Dos acontecimientos recientes han contribuido a revalorizar la institución real en su sentido primigenio, a menudo ofuscado por el adocenamiento al que tiende naturalmente la monarquía bajo su configuración parlamentaria.
El primero fue la visita de los Reyes a Paiporta. Mientras los cargos políticos eran increpados y hasta agredidos por la turbamulta justamente encolerizada por el abandono de las Administraciones, Felipe VI y la reina Letizia pudieron aguantar el chaparrón de lodo y aplacar los ánimos de los damnificados. Hasta el punto de que acabaron abrazando y consolando a algunos de ellos.
El contraste con los representantes de las dos principales fuerzas políticas siendo objeto de la indignación comunitaria supuso una experiencia didáctica de primer orden. Se pudo constatar la razón de ser de una magistratura que, precisamente por ser ineligible, es capaz de suscitar adhesiones transversales entre el estamento popular que le están vedadas a los líderes significados por las banderías del faccionalismo partidista.
Paiporta también sirvió para recordar que el carácter personal de la institución real le inviste de una autoridad carismática que inspira lealtades genuinas y orgánicas. Y que su naturaleza familiar le confiere un potencial para mover al pueblo a una identificación emocional sin parangón entre la política electoral.
El segundo evento que ha marcado una cierta galvanización del elemento tradicional que acompaña a toda monarquía (incluso entre las más aggiornadas, como acostumbra a mostrarse la nuestra) es el díptico de retratos encargados por el Banco de España a Annie Leibovitz.
Es un síntoma elocuente que las fotografías de los Reyes hayan provocado no pocas muecas de contrariedad entre los fundamentalistas democráticos, que encajan mal cualquier expresión de realeza que desborde los funcionariales parámetros por los que están acotadas las Coronas contemporáneas.
Pero lo más relevante es la fascinación mayoritaria que han provocado las fotografías.

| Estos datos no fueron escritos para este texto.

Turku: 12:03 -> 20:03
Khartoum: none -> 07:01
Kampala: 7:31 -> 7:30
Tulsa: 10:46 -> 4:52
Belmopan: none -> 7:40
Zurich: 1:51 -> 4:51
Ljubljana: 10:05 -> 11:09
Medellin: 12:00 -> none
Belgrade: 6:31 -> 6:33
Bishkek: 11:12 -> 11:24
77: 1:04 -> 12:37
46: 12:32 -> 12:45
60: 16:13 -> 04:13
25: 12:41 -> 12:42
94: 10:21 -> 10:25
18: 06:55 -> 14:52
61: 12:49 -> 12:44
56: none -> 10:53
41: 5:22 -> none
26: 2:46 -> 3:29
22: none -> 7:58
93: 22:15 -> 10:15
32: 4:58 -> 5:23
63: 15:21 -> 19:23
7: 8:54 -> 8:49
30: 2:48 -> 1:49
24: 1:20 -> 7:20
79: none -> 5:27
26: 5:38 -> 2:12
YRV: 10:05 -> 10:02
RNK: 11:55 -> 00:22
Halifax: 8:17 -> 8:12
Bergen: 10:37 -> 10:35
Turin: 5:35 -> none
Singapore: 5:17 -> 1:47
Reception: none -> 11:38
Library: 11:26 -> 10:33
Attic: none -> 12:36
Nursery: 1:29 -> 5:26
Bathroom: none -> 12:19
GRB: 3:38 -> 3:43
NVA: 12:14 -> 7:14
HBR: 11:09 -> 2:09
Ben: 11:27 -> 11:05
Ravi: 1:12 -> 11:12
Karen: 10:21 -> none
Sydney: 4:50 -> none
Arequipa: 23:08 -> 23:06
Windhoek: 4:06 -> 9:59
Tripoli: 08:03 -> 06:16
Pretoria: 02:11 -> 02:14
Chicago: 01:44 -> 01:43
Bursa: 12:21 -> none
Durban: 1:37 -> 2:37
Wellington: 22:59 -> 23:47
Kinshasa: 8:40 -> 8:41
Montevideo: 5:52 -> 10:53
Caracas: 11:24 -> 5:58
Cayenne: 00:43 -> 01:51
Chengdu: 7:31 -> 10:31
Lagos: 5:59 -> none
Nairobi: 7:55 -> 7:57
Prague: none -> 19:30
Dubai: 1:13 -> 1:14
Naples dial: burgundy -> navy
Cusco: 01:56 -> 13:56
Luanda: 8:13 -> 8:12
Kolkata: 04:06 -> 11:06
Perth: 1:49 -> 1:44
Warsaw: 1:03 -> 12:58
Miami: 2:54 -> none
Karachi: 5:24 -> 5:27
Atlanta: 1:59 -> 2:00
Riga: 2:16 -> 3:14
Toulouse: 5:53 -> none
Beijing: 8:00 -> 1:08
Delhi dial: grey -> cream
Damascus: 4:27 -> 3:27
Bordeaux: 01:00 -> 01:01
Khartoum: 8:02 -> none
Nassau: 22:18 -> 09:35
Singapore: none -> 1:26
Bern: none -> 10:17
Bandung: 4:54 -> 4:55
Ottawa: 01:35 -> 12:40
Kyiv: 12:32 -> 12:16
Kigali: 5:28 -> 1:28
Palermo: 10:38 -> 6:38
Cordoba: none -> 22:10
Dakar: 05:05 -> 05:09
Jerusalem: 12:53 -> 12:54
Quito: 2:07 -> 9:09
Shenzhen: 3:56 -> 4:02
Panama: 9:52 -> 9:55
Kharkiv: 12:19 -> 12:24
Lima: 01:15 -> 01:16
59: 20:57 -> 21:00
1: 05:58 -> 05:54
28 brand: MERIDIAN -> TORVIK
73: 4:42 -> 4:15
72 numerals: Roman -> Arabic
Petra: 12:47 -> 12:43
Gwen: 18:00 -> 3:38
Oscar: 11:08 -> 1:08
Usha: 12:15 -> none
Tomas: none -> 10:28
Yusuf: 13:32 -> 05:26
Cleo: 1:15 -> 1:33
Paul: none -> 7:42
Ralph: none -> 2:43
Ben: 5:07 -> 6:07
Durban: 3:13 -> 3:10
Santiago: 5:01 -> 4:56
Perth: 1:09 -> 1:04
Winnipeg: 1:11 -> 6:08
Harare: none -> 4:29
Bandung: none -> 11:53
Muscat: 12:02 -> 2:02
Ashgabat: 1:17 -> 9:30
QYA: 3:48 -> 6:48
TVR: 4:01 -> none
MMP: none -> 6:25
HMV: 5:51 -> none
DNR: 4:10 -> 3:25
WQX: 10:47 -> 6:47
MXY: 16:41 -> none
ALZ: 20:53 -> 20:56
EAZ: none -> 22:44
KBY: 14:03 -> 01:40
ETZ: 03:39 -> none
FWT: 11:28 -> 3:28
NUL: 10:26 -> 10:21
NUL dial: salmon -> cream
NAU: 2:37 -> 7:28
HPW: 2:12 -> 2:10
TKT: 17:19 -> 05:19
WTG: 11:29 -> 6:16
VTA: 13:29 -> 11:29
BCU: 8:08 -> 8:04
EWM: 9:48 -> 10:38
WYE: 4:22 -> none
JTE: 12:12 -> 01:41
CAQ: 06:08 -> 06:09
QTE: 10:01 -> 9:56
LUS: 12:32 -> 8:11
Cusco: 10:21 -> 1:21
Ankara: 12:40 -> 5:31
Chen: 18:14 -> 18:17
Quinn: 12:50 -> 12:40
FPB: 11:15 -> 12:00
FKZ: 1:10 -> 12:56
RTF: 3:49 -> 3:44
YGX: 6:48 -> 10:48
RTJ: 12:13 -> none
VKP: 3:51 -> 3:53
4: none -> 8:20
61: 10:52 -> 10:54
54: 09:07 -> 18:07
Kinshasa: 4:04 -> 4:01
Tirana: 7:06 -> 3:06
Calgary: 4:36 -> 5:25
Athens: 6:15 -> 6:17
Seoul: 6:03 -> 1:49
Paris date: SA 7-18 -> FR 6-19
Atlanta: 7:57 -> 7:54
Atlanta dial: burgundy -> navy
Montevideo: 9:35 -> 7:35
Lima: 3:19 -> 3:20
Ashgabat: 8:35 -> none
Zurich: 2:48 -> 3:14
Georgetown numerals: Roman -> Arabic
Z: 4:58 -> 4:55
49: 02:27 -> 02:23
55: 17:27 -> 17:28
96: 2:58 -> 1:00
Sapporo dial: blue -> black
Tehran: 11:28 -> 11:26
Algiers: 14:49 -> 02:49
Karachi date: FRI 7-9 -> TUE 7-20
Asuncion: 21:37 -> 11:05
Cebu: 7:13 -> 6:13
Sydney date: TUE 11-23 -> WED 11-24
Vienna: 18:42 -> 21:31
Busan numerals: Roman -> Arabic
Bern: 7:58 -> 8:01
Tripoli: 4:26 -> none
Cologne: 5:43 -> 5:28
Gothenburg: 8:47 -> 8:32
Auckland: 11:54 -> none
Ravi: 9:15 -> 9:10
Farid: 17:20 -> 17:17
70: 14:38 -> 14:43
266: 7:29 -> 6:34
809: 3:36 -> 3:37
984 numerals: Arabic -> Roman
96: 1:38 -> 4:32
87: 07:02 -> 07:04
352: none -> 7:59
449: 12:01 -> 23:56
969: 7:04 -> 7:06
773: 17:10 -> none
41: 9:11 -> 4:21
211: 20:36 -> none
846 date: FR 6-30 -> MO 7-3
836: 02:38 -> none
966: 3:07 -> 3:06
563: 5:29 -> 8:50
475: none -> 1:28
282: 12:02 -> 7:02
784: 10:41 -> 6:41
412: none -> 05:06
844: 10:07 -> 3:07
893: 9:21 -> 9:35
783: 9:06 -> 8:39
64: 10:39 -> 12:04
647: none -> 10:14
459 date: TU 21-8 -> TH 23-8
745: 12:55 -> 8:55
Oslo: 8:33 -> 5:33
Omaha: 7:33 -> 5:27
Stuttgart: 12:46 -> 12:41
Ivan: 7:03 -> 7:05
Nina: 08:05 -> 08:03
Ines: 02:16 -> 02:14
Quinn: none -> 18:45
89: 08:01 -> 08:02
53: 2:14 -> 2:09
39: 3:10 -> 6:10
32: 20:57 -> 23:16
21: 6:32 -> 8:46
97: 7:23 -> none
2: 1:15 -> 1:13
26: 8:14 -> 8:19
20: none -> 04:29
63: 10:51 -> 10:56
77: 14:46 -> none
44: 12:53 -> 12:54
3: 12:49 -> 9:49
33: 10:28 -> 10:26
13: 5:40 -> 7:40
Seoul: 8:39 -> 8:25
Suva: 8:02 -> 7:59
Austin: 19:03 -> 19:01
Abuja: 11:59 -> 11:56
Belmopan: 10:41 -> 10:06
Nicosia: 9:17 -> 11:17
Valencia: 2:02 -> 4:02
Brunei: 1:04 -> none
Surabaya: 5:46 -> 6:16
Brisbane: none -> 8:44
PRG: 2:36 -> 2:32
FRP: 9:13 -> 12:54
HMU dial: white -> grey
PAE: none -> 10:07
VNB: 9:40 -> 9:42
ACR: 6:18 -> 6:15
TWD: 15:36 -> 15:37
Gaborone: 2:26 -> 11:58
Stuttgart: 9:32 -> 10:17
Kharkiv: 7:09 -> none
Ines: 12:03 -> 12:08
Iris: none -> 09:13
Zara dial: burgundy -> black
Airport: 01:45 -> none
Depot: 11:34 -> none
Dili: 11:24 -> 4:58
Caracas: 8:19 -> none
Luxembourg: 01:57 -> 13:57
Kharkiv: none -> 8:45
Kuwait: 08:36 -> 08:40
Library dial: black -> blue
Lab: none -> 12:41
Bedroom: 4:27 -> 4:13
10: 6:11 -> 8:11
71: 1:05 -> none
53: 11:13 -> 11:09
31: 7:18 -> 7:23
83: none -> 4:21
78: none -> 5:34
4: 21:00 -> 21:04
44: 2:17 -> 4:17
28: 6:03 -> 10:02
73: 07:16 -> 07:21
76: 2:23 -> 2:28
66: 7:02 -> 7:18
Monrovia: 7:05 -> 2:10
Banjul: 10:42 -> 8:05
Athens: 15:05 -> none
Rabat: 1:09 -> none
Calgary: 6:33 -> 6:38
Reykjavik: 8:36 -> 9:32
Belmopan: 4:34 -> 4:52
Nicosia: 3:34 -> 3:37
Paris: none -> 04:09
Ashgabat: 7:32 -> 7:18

Es innegable que la suntuosidad de la escena, inmortalizada en la esplendorosa Sala Gasparini, impacta con mucha mayor hondura en los espíritus, y que transmite mucha más gravedad que los sobrios retratos anteriores de la Familia Real.
La elección del Palacio Real como escenario (con su ebanistería barroca y su marquetería fastuosa), es un acierto mayúsculo, frente a la anodina asepsia a la que nos han habituado las estancias del Palacio de la Zarzuela.
Que nos sigamos viendo sobrecogidos por la estética palaciega nos habla de que no ha quedado derogada del todo entre las gentes la susceptibilidad admirativa ante la majestad.
Y por eso es importante que los retratos de Leibovitz hayan conseguido plasmar el halo numinoso que siempre ha acompañado al monarca (y que enraíza con el origen sacro del poder regio), reflejado también por la penumbra que envuelve a Felipe VI. Reminiscencias de Velázquez, Goya y Tiziano que, al "recoger la tradición del retrato institucional español", realzan lo arcano de esta forma política.
Este énfasis simbólico en la continuidad dinástica se observa también en la incorporación en la fotografía de mobiliario y ornatos de los antepasados del Rey. Las galas vetustas del matrimonio real transmiten igualmente un fecundo anacronismo que sirve para comunicar la dignidad real.
Al matador Rafael Guerra se le atribuye la máxima "lo primero para ser torero es parecerlo". Y cabe decir lo mismo del rey, que, mediante el revestimiento de emblemas, atuendos y entornos augustos, queda transfigurado para transmitir una solemnidad acorde a su majestad.
La exornación desacomplejada de las imágenes de Leibovitz genera una cierta impresión de extrañamiento que reproduce muy bien la atmósfera mistérica en la que está consignada la realeza.
Por eso, las nuevas fotografías de Felipe VI y doña Letizia demuestran que, aunque resulte paradójico, la mejor forma de preservar los fundamentos afectivos de la monarquía no es aproximarla al pueblo, sino devolverla a una cierta distancia sugerente.